··· Teks Bacaan ···
Baca berita tanpa iklan. Gabung Kompas.com+

Ketika Pembangunan Menuai Protes

Kompas.com - 20/02/2013, 11:46 WIB
Ambrosius Harto Manumoyoso

Penulis

oleh Ambrosius Harto M

Banjir pada Desember 2012 dan Januari 2013 membuat jengkel warga Jakasetia dan Pekayon Jaya, Bekasi Selatan, Kota Bekasi. Masyarakat menuding salah satu sebab banjir tidak teratasi ialah pembangunan Grand Galaxy City. Selain itu, pembangunan kompleks terpadu terdiri atas perumahan, pertokoan, dan perbelanjaan kelas elit itu diduga menyalahi aturan.

Masyarakat yang tinggal di sekitar Grand Galaxy City (GGC) meradang. Warga misalnya yang bermukim di RW 19 Villa Galaxy (Jakasetia) dan RW 25 Taman Cikas (Pekayon Jaya) protes. Mereka terkejut ketika pengembang mulai membangun deretan rumah toko (ruko) dan rumah kantor (rukan) di Blok K.

Warga merasa tidak pernah memberikan izin tetangga, salah satu persyaratan bagi pengembang mendapat izin mendirikan bangunan (IMB) dari Badan Pelayanan Perizinan Terpadu (BPPT) Kota Bekasi. Warga menilai jika izin tetangga tidak ada, maka IMB seharusnya tidak terbit. Pembangunan pun seharusnya tidak terjadi.

Namun, papan proyek bertanggal 23 Januari 2013 menggugurkan penilaian warga. Papan bercat dasar biru di bagian atas itu bertuliskan nama dan alamat pembuat yakni BPPT Kota Bekasi. Papan bercat dasar kuning di bagian bawah menginformasikan pendirian 44 ruko. IMB yang diterbitkan bernomor 503/0038/I-B/BPPT.I/I/2013. Pemegang IMB ialah PT Taman Puri Indah, pengembang Villa Galaxy. Padahal, yang akan membangun pertokoan itu ialah PT Cipta Sedayu Indah, pengembang GGC.

Ketua RW 19 Aldentua Siringoringo menduga ada proses penjualan aset dari PT Taman Puri Indah ke PT Cipta Sedayu Indah. Namun, tidak disertai dengan proses balik nama. Selain itu, dengan pembangunan ruko berarti ada perubahan site plan. Kompleks yang saat dikelola oleh pengembang lama fokus untuk hunian. Namun, ketika ada pengembang baru, kompleks dikembangkan menjadi terpadu dengan pembangunan kawasan komersial berupa pertokoan, pusat perbelanjaan (mal), pusat jajanan, dan sarana rekreasi dan olahraga.
···
* **Telusuri Bahan**:
A. Salin bagian berita tentang pembangunan Grand Galaxy City, semuanya mulai dari "Ketua RW 19" terus sampai "rekreasi dan olahraga.".
B. Teruskan berita tentang protes warga terhadap pembangunan Grand Galaxy City dari kalimat terakhir yang ada.
··· Cuplikan Data ···
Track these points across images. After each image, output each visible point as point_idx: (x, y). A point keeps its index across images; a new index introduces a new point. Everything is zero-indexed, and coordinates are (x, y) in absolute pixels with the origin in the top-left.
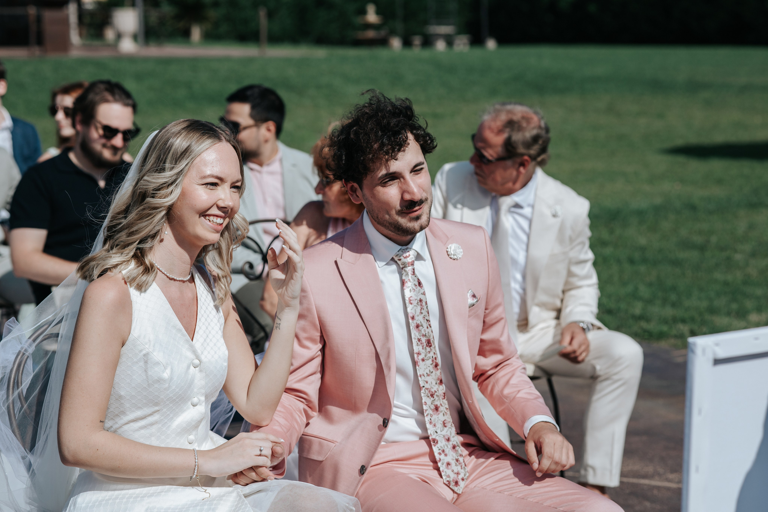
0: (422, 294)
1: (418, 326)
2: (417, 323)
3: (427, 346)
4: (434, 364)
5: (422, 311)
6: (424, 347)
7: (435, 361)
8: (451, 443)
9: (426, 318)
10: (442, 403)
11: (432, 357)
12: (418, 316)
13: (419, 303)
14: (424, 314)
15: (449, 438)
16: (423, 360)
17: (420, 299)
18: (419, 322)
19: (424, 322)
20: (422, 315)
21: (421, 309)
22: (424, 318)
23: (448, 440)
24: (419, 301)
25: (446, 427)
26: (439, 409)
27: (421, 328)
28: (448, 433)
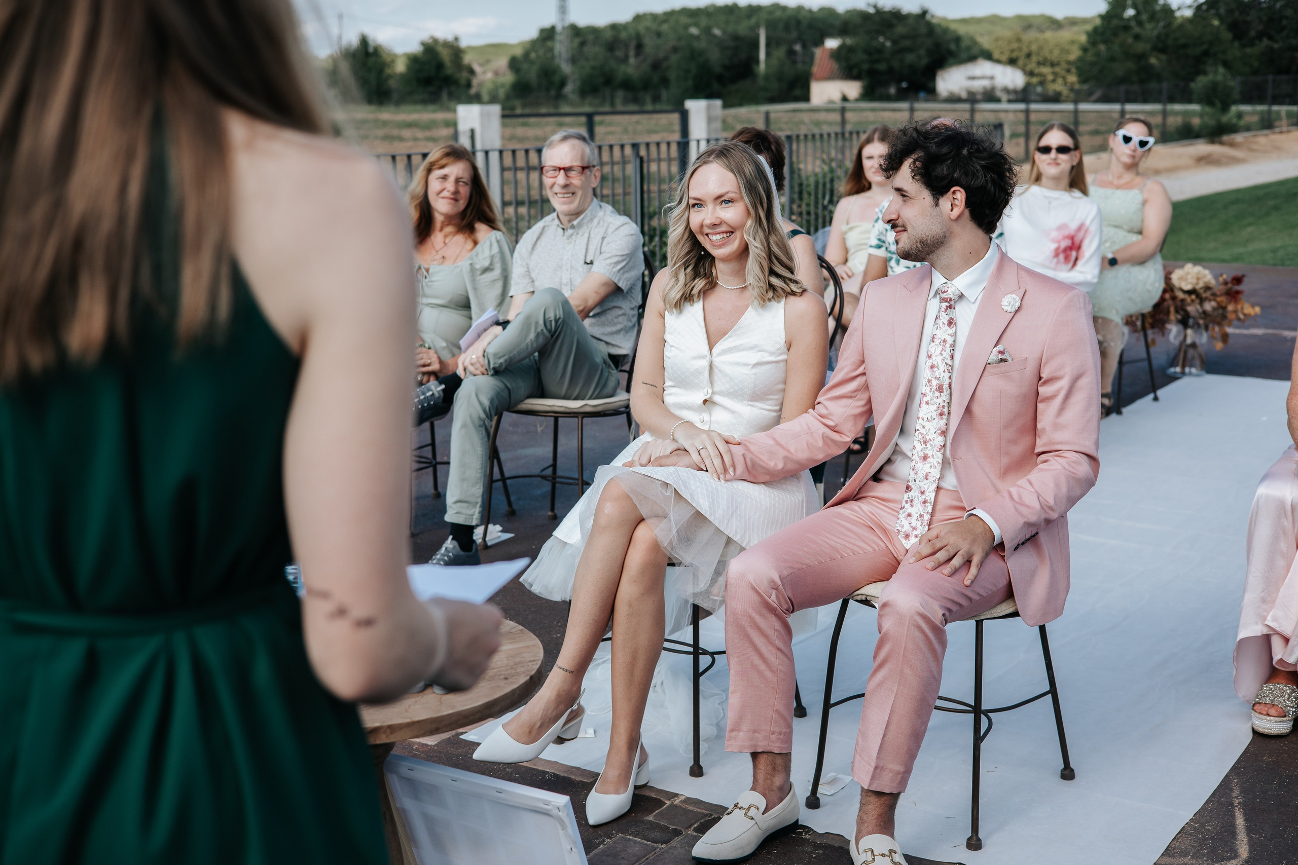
0: (948, 335)
1: (932, 367)
2: (932, 363)
3: (936, 390)
4: (939, 411)
5: (943, 352)
6: (933, 390)
7: (942, 409)
8: (924, 497)
9: (946, 361)
10: (934, 454)
11: (939, 404)
12: (936, 356)
13: (942, 343)
14: (944, 356)
15: (924, 491)
16: (927, 403)
17: (945, 339)
18: (935, 363)
19: (942, 364)
20: (942, 357)
21: (943, 350)
22: (943, 361)
23: (923, 493)
24: (942, 341)
25: (927, 479)
26: (928, 460)
27: (935, 369)
28: (926, 487)
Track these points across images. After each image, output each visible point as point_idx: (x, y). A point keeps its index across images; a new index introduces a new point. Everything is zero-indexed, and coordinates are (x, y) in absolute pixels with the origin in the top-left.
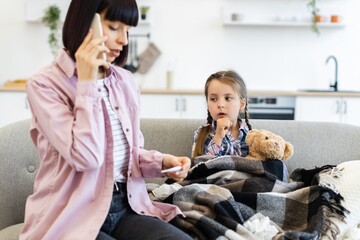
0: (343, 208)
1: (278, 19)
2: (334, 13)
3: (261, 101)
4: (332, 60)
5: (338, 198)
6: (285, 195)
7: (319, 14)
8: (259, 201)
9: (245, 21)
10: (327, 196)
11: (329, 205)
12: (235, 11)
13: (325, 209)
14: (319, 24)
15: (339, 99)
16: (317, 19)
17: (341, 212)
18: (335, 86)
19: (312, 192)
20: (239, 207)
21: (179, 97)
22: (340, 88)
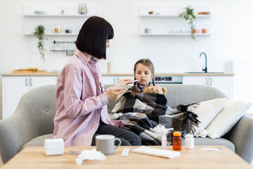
···
* **Kunci Jawaban**:
A.
Ketua RW 19 Aldentua Siringoringo menduga ada proses penjualan aset dari PT Taman Puri Indah ke PT Cipta Sedayu Indah. Namun, tidak disertai dengan proses balik nama. Selain itu, dengan pembangunan ruko berarti ada perubahan site plan. Kompleks yang saat dikelola oleh pengembang lama fokus untuk hunian. Namun, ketika ada pengembang baru, kompleks dikembangkan menjadi terpadu dengan pembangunan kawasan komersial berupa pertokoan, pusat perbelanjaan (mal), pusat jajanan, dan sarana rekreasi dan olahraga.

B.
Pertemuan
Demi mencari penyelesaian, warga meminta bertemu dengan PT Cipta Sedayu Indah. Namun, warga menuding pengembang tidak beritikad baik. Pengembang nyaris tidak pernah hadir misalnya pada pertemuan pada 2 Februari 2013. Di sisi lain, menyikapi hal itu, pengembang meminta pertemuan pada 8 Februari 2013 yang diklaim tidak dihadiri oleh warga.

Akhirnya, masalah ini dibawa dan difasilitasi untuk diselesaikan melalui Komisi B Dewan Perwakilan Rakyat Daerah (DPRD) Kota Bekasi. Dalam rapat kerja pada 19 Februari 2013, permasalahan antara masyarakat dan pengembang kian jelas alias centang perentang.

Wakil Ketua Komisi B Mulyanto mengatakan, pertemuan untuk mencari solusi. Dengan turut mengundang unsur teknis Pemerintah Kota Bekasi, diharapkan masalah menjadi terang benderang. Warga dan pengembang agar saling menahan diri dan mengedepankan penyelesaian. "Hindari penyelesaian melalui sengketa hukum," katanya.

Sekretaris RW 25 Rizal Hadena mengatakan, proyek pembangunan menimbulkan kebisingan. Kenyamanan warga tinggal pun terganggu. Sebelum pembangunan, banjir di sekitar kompleks GGC tidak terlalu parah. Ketinggian air 20-30 sentimeter. Pengecualian ialah banjir besar 2002 akibat Sungai Bekasi meluap.

Namun, setelah pembangunan GGC, selama musim hujan, kompleks sekitar kerap tergenang. Misalnya banjir pada Desember 2012 dan Januari 2013 dengan ketinggian air lebih dari 30 sentimeter.

Warga menuding pembangunan GGC mengabaikan perbaikan dan penataan jaringan saluran air. Untuk itu, warga meminta pengembang berhenti membangun. Pengembang harus membuktikan memiliki semua izin termasuk dokumen analisis mengenai dampak lingkungan (amdal). Jika izin terpenuhi, warga akan menerima kelanjutan proyek.

Berizin
Anggota Komisi B Lizbet Morliner mengatakan, akan memanggil BPPT Kota Bekasi dan Dinas Tata Kota Bekasi. Pemanggilan untuk menelusuri kebenaran penerbitan IMB. Masalahnya, warga merasa tidak pernah persetujuan untuk penerbitan izin tetangga. Perwakilan BBPT Kota Bekasi yang hadir di akhir pertemuan tidak bisa memberikan tanggapan. Mereka meminta pertemuan lagi dengan Komisi B untuk memberikan penjelasan.

General Manager PT Cipta Sedayu Indah, Handi Stemaris menyanggah bahwa pembangunan kompleks menyalahi aturan. Mereka memiliki IMB dan dokumen amdal. "Jika ditanyakan mengapa IMB terbit tentu BPPT Kota Bekasi yang berwenang menjawabnya," katanya.

Handi mengatakan, pada prinsipnya pengembang tidak akan membangun dengan merusak tatanan yang sudah ada. Justru pengembang akan menata lingkungan. "Sebagai pengusaha, kami ingin mencari untung tetapi secara beretika," katanya.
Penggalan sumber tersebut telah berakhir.